#### Saved entries:
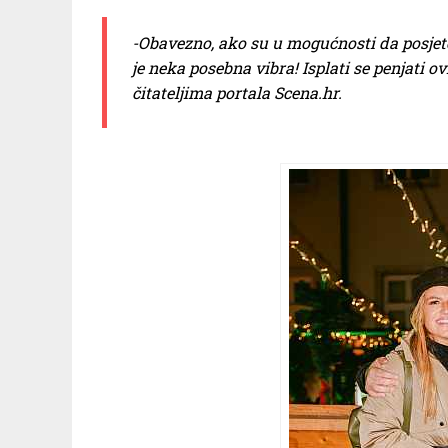
-Obavezno, ako su u mogućnosti da posjete 
je neka posebna vibra! Isplati se penjati 
čitateljima portala Scena.hr.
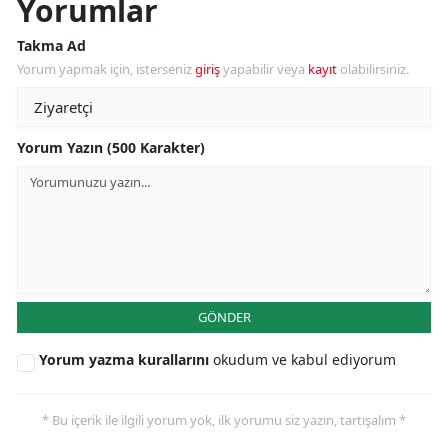
Yorumlar
Takma Ad
Yorum yapmak için, isterseniz
giriş
yapabilir veya
kayıt
olabilirsiniz.
Yorum Yazın (500 Karakter)
GÖNDER
Yorum yazma kurallarını
okudum ve kabul ediyorum
* Bu içerik ile ilgili yorum yok, ilk yorumu siz yazın, tartışalım *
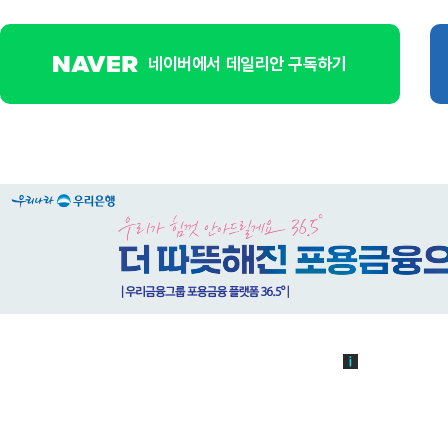
네이버에서 데일리안 구독하기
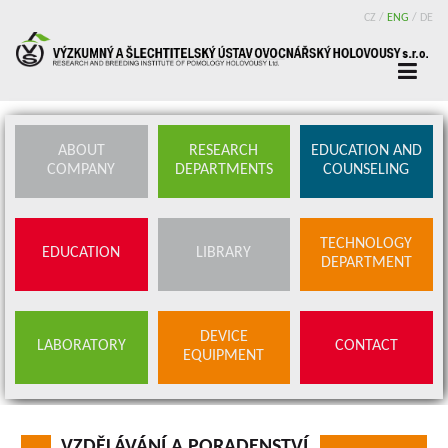
CZ
/
ENG
/
DE
ABOUT
RESEARCH
EDUCATION AND
COMPANY
DEPARTMENTS
COUNSELING
TECHNOLOGY
EDUCATION
LIBRARY
DEPARTMENT
DEVICE
LABORATORY
CONTACT
EQUIPMENT
VZDĚLÁVÁNÍ A PORADENSTVÍ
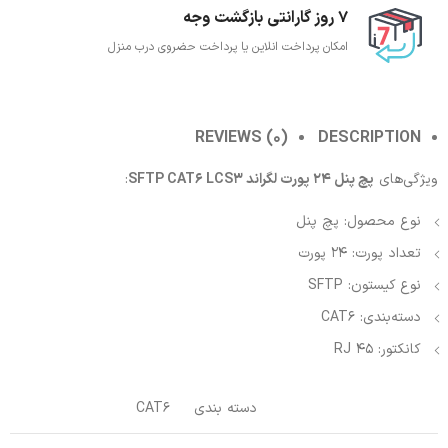
7 روز گارانتی بازگشت وجه
امکان پرداخت انلاین یا پرداخت حضروی درب منزل
REVIEWS (0)
DESCRIPTION
ویژگی‌های
پچ پنل 24 پورت لگراند SFTP CAT6 LCS3
:
نوع محصول: پچ پنل
تعداد پورت: 24 پورت
نوع کیستون: SFTP
دسته‌بندی: CAT6
کانکتور: RJ 45
دسته بندی
CAT6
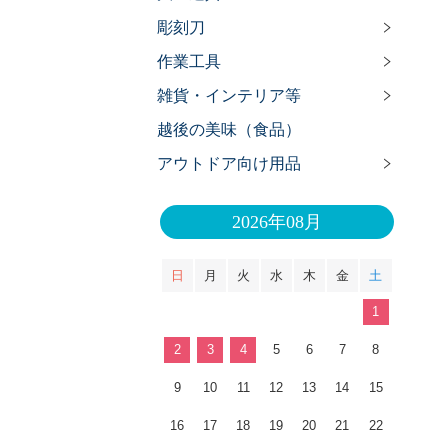
彫刻刀
作業工具
雑貨・インテリア等
越後の美味（食品）
アウトドア向け用品
2026年08月
日
月
火
水
木
金
土
1
2
3
4
5
6
7
8
9
10
11
12
13
14
15
16
17
18
19
20
21
22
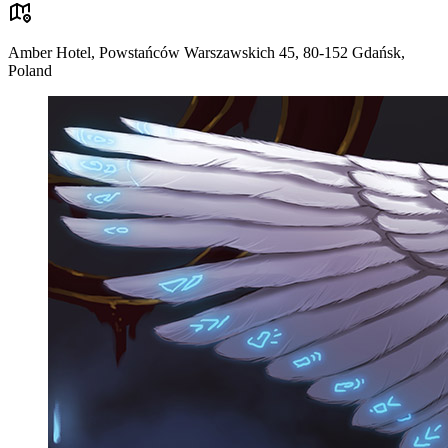
Amber Hotel, Powstańców Warszawskich 45, 80-152 Gdańsk,
Poland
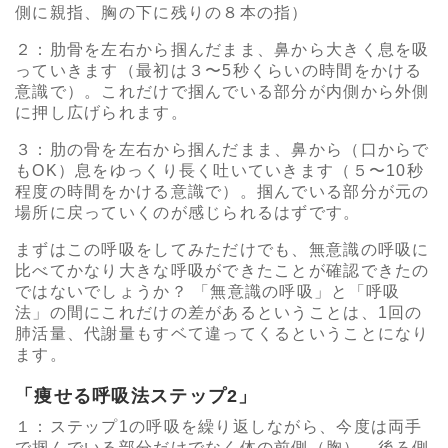
側に親指、胸の下に残りの８本の指）
２：肋骨を左右から掴んだまま、鼻から大きく息を吸
っていきます（最初は３〜5秒くらいの時間をかける
意識で）。これだけで掴んでいる部分が内側から外側
に押し広げられます。
３：肋の骨を左右から掴んだまま、鼻から（口からで
もOK）息をゆっくり長く吐いていきます（５〜10秒
程度の時間をかける意識で）。掴んでいる部分が元の
場所に戻っていくのが感じられるはずです。
まずはこの呼吸をしてみただけでも、無意識の呼吸に
比べてかなり大きな呼吸ができたことが確認できたの
ではないでしょうか？ 「無意識の呼吸」と「呼吸
法」の間にこれだけの差があるということは、1回の
肺活量、代謝量もすベて違ってくるということになり
ます。
「痩せる呼吸法ステップ2」
１：ステップ1の呼吸を繰り返しながら、今度は両手
で掴んでいる部分だけでなく体の前側（胸）、後ろ側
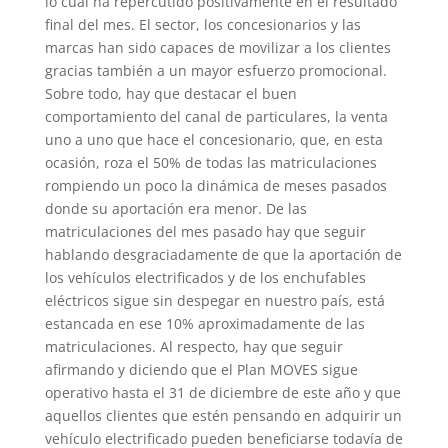
lo cual ha repercutido positivamente en el resultado
final del mes. El sector, los concesionarios y las
marcas han sido capaces de movilizar a los clientes
gracias también a un mayor esfuerzo promocional.
Sobre todo, hay que destacar el buen
comportamiento del canal de particulares, la venta
uno a uno que hace el concesionario, que, en esta
ocasión, roza el 50% de todas las matriculaciones
rompiendo un poco la dinámica de meses pasados
donde su aportación era menor. De las
matriculaciones del mes pasado hay que seguir
hablando desgraciadamente de que la aportación de
los vehículos electrificados y de los enchufables
eléctricos sigue sin despegar en nuestro país, está
estancada en ese 10% aproximadamente de las
matriculaciones. Al respecto, hay que seguir
afirmando y diciendo que el Plan MOVES sigue
operativo hasta el 31 de diciembre de este año y que
aquellos clientes que estén pensando en adquirir un
vehículo electrificado pueden beneficiarse todavía de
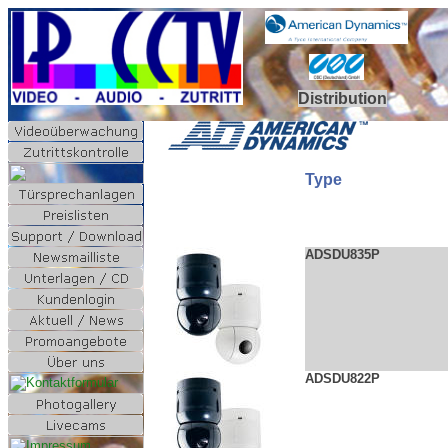
Distribution
Type
ADSDU835
P
ADSDU8
22P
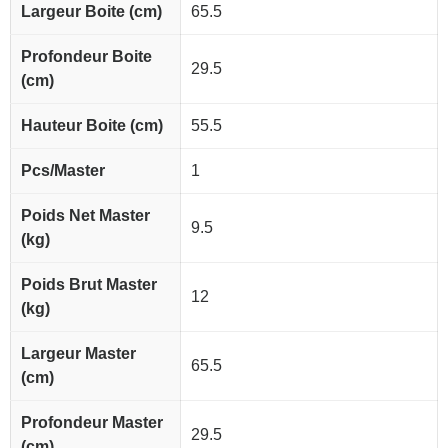
Largeur Boite (cm)
65.5
Profondeur Boite
29.5
(cm)
Hauteur Boite (cm)
55.5
Pcs/Master
1
Poids Net Master
9.5
(kg)
Poids Brut Master
12
(kg)
Largeur Master
65.5
(cm)
Profondeur Master
29.5
(cm)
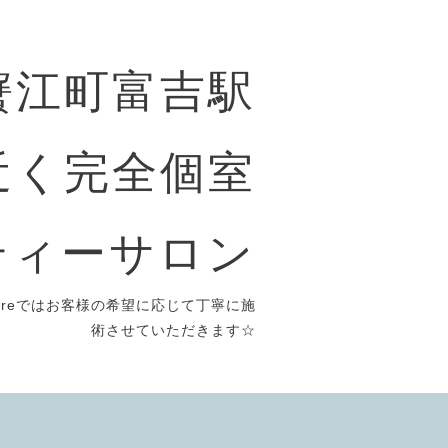
〜蟹江町富吉駅
近く完全個室
ティーサロン
reではお客様の希望に応じて丁寧に施
術させていただきます☆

#### Request:
Please find, in the entries above, every line where "clientes" occurs, and copy it.

#### Exercise result:
marcas han sido capaces de movilizar a los clientes
aquellos clientes que estén pensando en adquirir un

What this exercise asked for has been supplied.